Originally planned to be operational in time for the 2016 Olympic Games, Brazil’s $16.5bn Trem de Alta Velocidade (TAV) high-speed rail project has so far been struggling to even get out of the starting blocks. Over the past few years, the project’s numerous false starts have led to speculation that Brazil’s high-speed ambitions have withered and died on the vine.
But earlier this month, the Brazilian Government resurrected its plan to build a new high-speed line from Rio de Janeiro to Campinas via São Paulo, Brazil’s largest city.
The bidding for the manufacturing of trains and the operation of the 511km high-speed line is set to begin in May 2013, with the contract for building the project’s tracks, stations and other infrastructure split off into a separate contract, reportedly scheduled for bidding in early 2014.
However, after the project’s failure to attract bids from the private sector on three separate occasions during the last few years, there’s still a shadow looming large over TAV’s prospects. Without any high-speed rail expertise or experience of its own, Brazil is relying on major investment from high-speed specialists from countries such as Spain, Germany, France, South Korea or Japan, to provide the technology transfer necessary to push the project forward.
So what’s been keeping the private sector, usually so quick to bid for major infrastructure projects like this, so reticent? On the most fundamental level, potential bidders are sceptical that the project can be built for the $16.5bn that Brazil has proposed, and the government has previously stipulated that the burden of cost overruns will fall to the project’s major contractors.
With the line’s route passing through mountainous regions and supporting infrastructure such as roads and highways in relatively poor condition, costs will almost certainly escalate at a rapid rate. An estimated 90km of tunnels and more than 100km of bridges and viaducts add to the project’s complexity.
As well as concerns about the project’s upfront costs, doubts have also been raised about the projected ridership of the completed TAV line. According to official estimates, the line will serve 33 million passengers in its first year of operation, rising to 100 million by 2030. But with the service’s cheapest one-way tickets priced at 200 reais (nearly $100, or a quarter of Brazil’s monthly minimum wage), the TAV will be financially out of the question for most of Brazil’s population, leaving a lot of pressure on the country’s white-collar workers to make up the necessary numbers.
So if the project’s calls for tenders have previously fallen on deaf ears, what has changed in its latest attempt to attract foreign contractors?
Well, Brazil’s National Agency of Terrestrial Transport (ANTT) a few months ago acknowledged the financial risks for companies coming on to the project, offering to help shoulder the risk of cost overruns with public money, as well as finance 60% of the value of the contract.
Splitting the contract work into two sections could also help the project get off the ground, allowing the lower-risk train manufacturing contract to get underway first. This means that ANTT would launch its second call for bids once the project is already underway, providing some much-needed legitimacy when the higher-risk construction contract bids are sought in 2014.

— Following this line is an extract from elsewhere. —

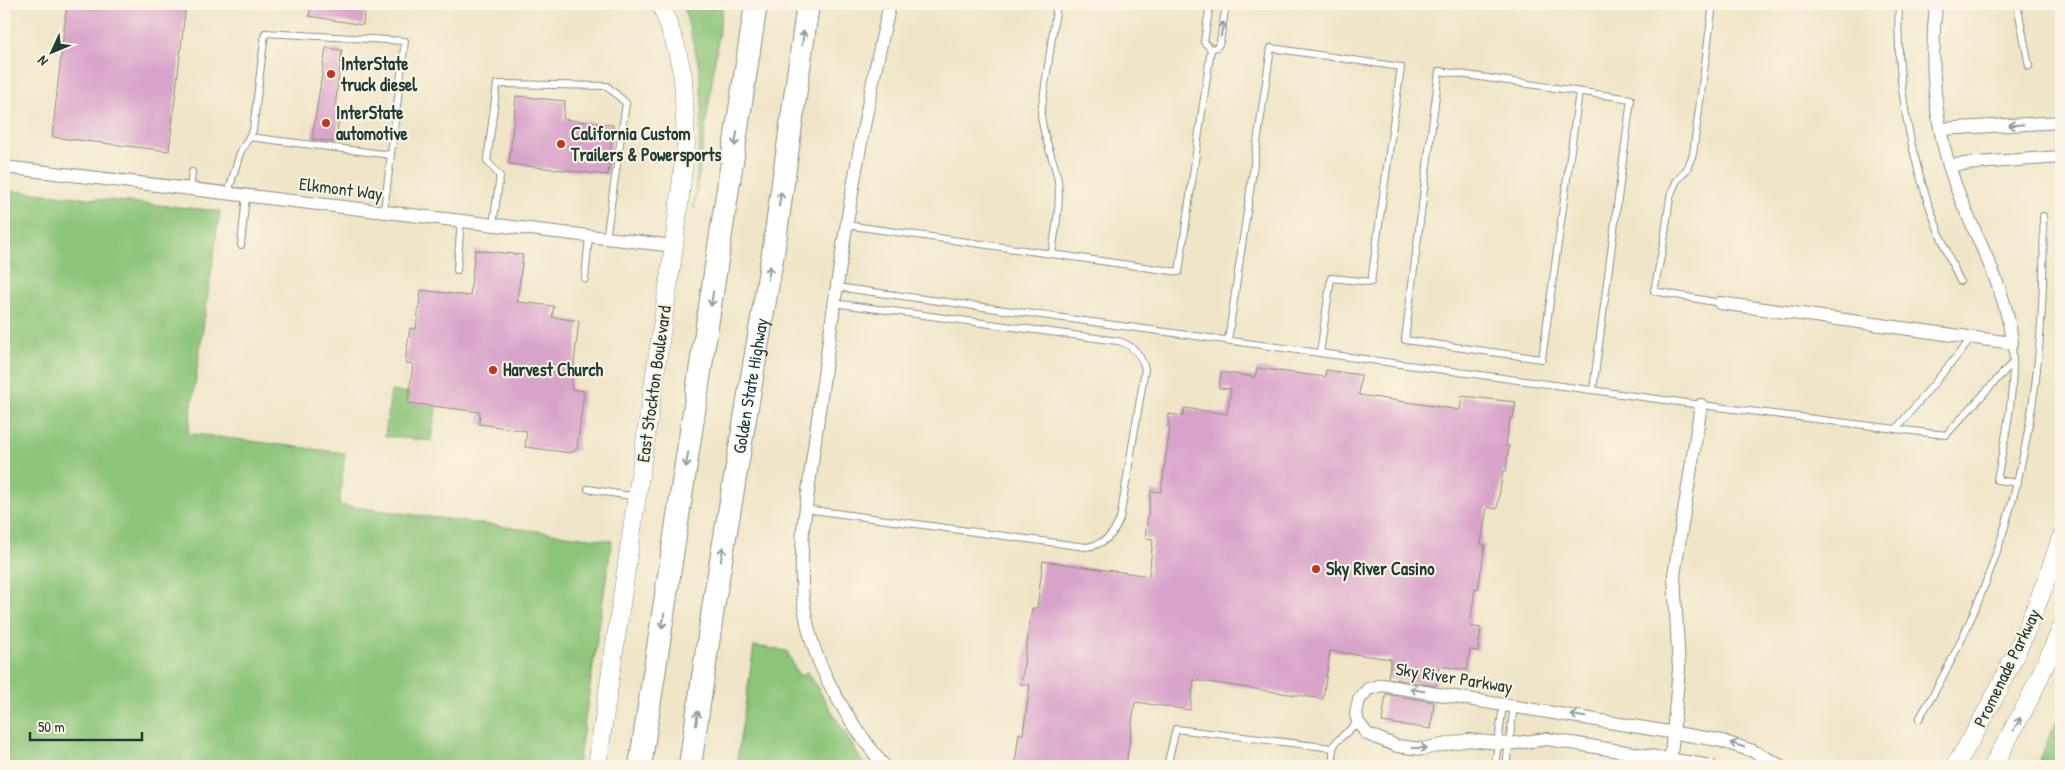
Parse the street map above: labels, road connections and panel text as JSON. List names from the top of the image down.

The difficulty Brazil has experienced in finding foreign investors for its high-speed project underlines the challenges involved in planning a high-speed rail project of any kind, let alone one as complex as TAV taking place in a country with little to no domestic expertise.
It remains to be seen how the project progresses and how it performs once completed, but with more favourable contract terms now on the table and interest being shown by Siemens and Spanish manufacturers Ineco and Renfe, things might finally be looking up for a project that once seemed destined for the political back-burner.